Steve Dyke, an Executive Partner at Amey Consulting, said of the project, “We looked to identify the physical root cause on the infrastructure, building a case for change then managing that project implementation and tracking the benefit/value.  In doing so we are working to define a data performance improvement service to the operational and infrastructure owners.”

Just as important for the project as the technology, however, was teaching the Network Rail team how to leverage it after the consultants were gone. The Amey Consulting team worked to develop an agile working culture within Network Rail’s South-East division, helping staff to be confident in using data to improve the journeys of millions of people per year by attacking the problem from the ground up.
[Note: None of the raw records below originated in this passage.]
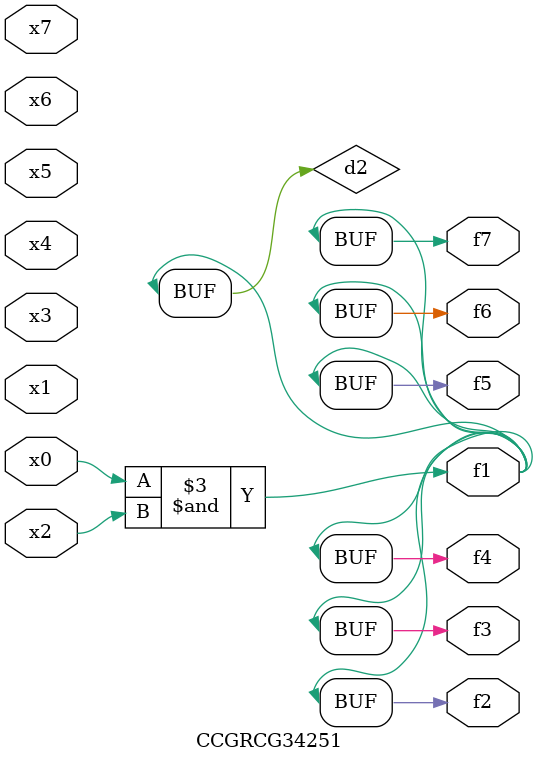
<source format=v>
module CCGRCG34251(
	input x0, x1, x2, x3, x4, x5, x6, x7,
	output f1, f2, f3, f4, f5, f6, f7
);

	wire d1, d2;

	nor (d1, x3, x6);
	and (d2, x0, x2);
	assign f1 = d2;
	assign f2 = d2;
	assign f3 = d2;
	assign f4 = d2;
	assign f5 = d2;
	assign f6 = d2;
	assign f7 = d2;
endmodule

</source>
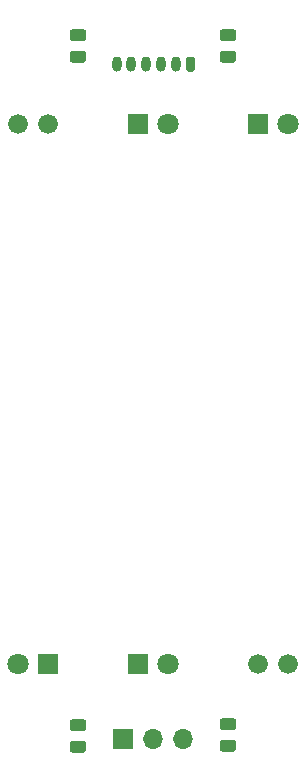
<source format=gts>
%TF.GenerationSoftware,KiCad,Pcbnew,(5.1.10)-1*%
%TF.CreationDate,2021-09-22T20:24:30-07:00*%
%TF.ProjectId,project,70726f6a-6563-4742-9e6b-696361645f70,0.0*%
%TF.SameCoordinates,Original*%
%TF.FileFunction,Soldermask,Top*%
%TF.FilePolarity,Negative*%
%FSLAX46Y46*%
G04 Gerber Fmt 4.6, Leading zero omitted, Abs format (unit mm)*
G04 Created by KiCad (PCBNEW (5.1.10)-1) date 2021-09-22 20:24:30*
%MOMM*%
%LPD*%
G01*
G04 APERTURE LIST*
%ADD10O,0.800000X1.300000*%
%ADD11R,1.700000X1.700000*%
%ADD12O,1.700000X1.700000*%
%ADD13C,1.676400*%
%ADD14R,1.800000X1.800000*%
%ADD15C,1.800000*%
G04 APERTURE END LIST*
%TO.C,R13*%
G36*
G01*
X62934001Y-139831500D02*
X62033999Y-139831500D01*
G75*
G02*
X61784000Y-139581501I0J249999D01*
G01*
X61784000Y-139056499D01*
G75*
G02*
X62033999Y-138806500I249999J0D01*
G01*
X62934001Y-138806500D01*
G75*
G02*
X63184000Y-139056499I0J-249999D01*
G01*
X63184000Y-139581501D01*
G75*
G02*
X62934001Y-139831500I-249999J0D01*
G01*
G37*
G36*
G01*
X62934001Y-141656500D02*
X62033999Y-141656500D01*
G75*
G02*
X61784000Y-141406501I0J249999D01*
G01*
X61784000Y-140881499D01*
G75*
G02*
X62033999Y-140631500I249999J0D01*
G01*
X62934001Y-140631500D01*
G75*
G02*
X63184000Y-140881499I0J-249999D01*
G01*
X63184000Y-141406501D01*
G75*
G02*
X62934001Y-141656500I-249999J0D01*
G01*
G37*
%TD*%
%TO.C,J1*%
G36*
G01*
X59709000Y-82989000D02*
X59709000Y-83889000D01*
G75*
G02*
X59509000Y-84089000I-200000J0D01*
G01*
X59109000Y-84089000D01*
G75*
G02*
X58909000Y-83889000I0J200000D01*
G01*
X58909000Y-82989000D01*
G75*
G02*
X59109000Y-82789000I200000J0D01*
G01*
X59509000Y-82789000D01*
G75*
G02*
X59709000Y-82989000I0J-200000D01*
G01*
G37*
D10*
X58059000Y-83439000D03*
X56809000Y-83439000D03*
X55559000Y-83439000D03*
X54309000Y-83439000D03*
X53059000Y-83439000D03*
%TD*%
D11*
%TO.C,J2*%
X53594000Y-140589000D03*
D12*
X56134000Y-140589000D03*
X58674000Y-140589000D03*
%TD*%
D13*
%TO.C,Q2*%
X67564000Y-134219000D03*
X65024000Y-134219000D03*
%TD*%
%TO.C,Q1*%
X44704000Y-88519000D03*
X47244000Y-88519000D03*
%TD*%
D14*
%TO.C,D8*%
X65024000Y-88519000D03*
D15*
X67564000Y-88519000D03*
%TD*%
D14*
%TO.C,D7*%
X47244000Y-134239000D03*
D15*
X44704000Y-134239000D03*
%TD*%
D14*
%TO.C,D1*%
X54864000Y-88519000D03*
D15*
X57404000Y-88519000D03*
%TD*%
D14*
%TO.C,D2*%
X54864000Y-134239000D03*
D15*
X57404000Y-134239000D03*
%TD*%
%TO.C,R10*%
G36*
G01*
X62934001Y-83316500D02*
X62033999Y-83316500D01*
G75*
G02*
X61784000Y-83066501I0J249999D01*
G01*
X61784000Y-82541499D01*
G75*
G02*
X62033999Y-82291500I249999J0D01*
G01*
X62934001Y-82291500D01*
G75*
G02*
X63184000Y-82541499I0J-249999D01*
G01*
X63184000Y-83066501D01*
G75*
G02*
X62934001Y-83316500I-249999J0D01*
G01*
G37*
G36*
G01*
X62934001Y-81491500D02*
X62033999Y-81491500D01*
G75*
G02*
X61784000Y-81241501I0J249999D01*
G01*
X61784000Y-80716499D01*
G75*
G02*
X62033999Y-80466500I249999J0D01*
G01*
X62934001Y-80466500D01*
G75*
G02*
X63184000Y-80716499I0J-249999D01*
G01*
X63184000Y-81241501D01*
G75*
G02*
X62934001Y-81491500I-249999J0D01*
G01*
G37*
%TD*%
%TO.C,R11*%
G36*
G01*
X49333999Y-140711500D02*
X50234001Y-140711500D01*
G75*
G02*
X50484000Y-140961499I0J-249999D01*
G01*
X50484000Y-141486501D01*
G75*
G02*
X50234001Y-141736500I-249999J0D01*
G01*
X49333999Y-141736500D01*
G75*
G02*
X49084000Y-141486501I0J249999D01*
G01*
X49084000Y-140961499D01*
G75*
G02*
X49333999Y-140711500I249999J0D01*
G01*
G37*
G36*
G01*
X49333999Y-138886500D02*
X50234001Y-138886500D01*
G75*
G02*
X50484000Y-139136499I0J-249999D01*
G01*
X50484000Y-139661501D01*
G75*
G02*
X50234001Y-139911500I-249999J0D01*
G01*
X49333999Y-139911500D01*
G75*
G02*
X49084000Y-139661501I0J249999D01*
G01*
X49084000Y-139136499D01*
G75*
G02*
X49333999Y-138886500I249999J0D01*
G01*
G37*
%TD*%
%TO.C,R14*%
G36*
G01*
X50234001Y-83316500D02*
X49333999Y-83316500D01*
G75*
G02*
X49084000Y-83066501I0J249999D01*
G01*
X49084000Y-82541499D01*
G75*
G02*
X49333999Y-82291500I249999J0D01*
G01*
X50234001Y-82291500D01*
G75*
G02*
X50484000Y-82541499I0J-249999D01*
G01*
X50484000Y-83066501D01*
G75*
G02*
X50234001Y-83316500I-249999J0D01*
G01*
G37*
G36*
G01*
X50234001Y-81491500D02*
X49333999Y-81491500D01*
G75*
G02*
X49084000Y-81241501I0J249999D01*
G01*
X49084000Y-80716499D01*
G75*
G02*
X49333999Y-80466500I249999J0D01*
G01*
X50234001Y-80466500D01*
G75*
G02*
X50484000Y-80716499I0J-249999D01*
G01*
X50484000Y-81241501D01*
G75*
G02*
X50234001Y-81491500I-249999J0D01*
G01*
G37*
%TD*%
M02*

</source>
Dyke concluded, “This is less about the tools and about the approach to managing performance.  It meant using by-the-second analysis, data science, and then agile development to visualise and identify areas where improvements can be made.  We then worked with NR to change the way they approached the management of the infrastructure changes.  So rather than pass the information down the value chain, any of which could have been missed, we managed the change end-to-end.”

The project was so successful that Amey Consulting was also among those honoured at the recent MCA Awards. The firm scooped the Performance Improvement in the Public Sector prize for its work with Network Rail, at the 2019 ceremony in London.